**Your objective:** Extract the text read from each of the records below, keeping every line exactly as it appears, and leave the pictures out of your answer.
========================
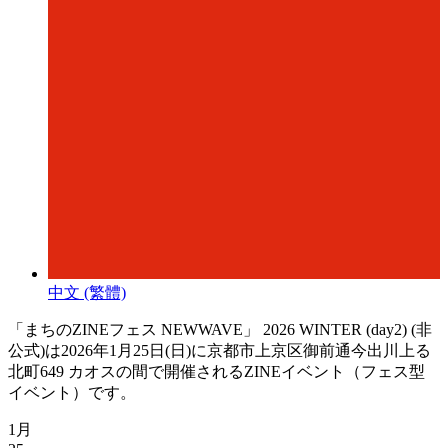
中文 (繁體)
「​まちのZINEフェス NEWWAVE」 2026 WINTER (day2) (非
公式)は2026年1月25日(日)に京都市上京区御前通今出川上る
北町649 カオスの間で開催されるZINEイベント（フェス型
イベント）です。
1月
========================
**Expected answer:**
中文 (繁體)
「​まちのZINEフェス NEWWAVE」 2026 WINTER (day2) (非
公式)は2026年1月25日(日)に京都市上京区御前通今出川上る
北町649 カオスの間で開催されるZINEイベント（フェス型
イベント）です。
1月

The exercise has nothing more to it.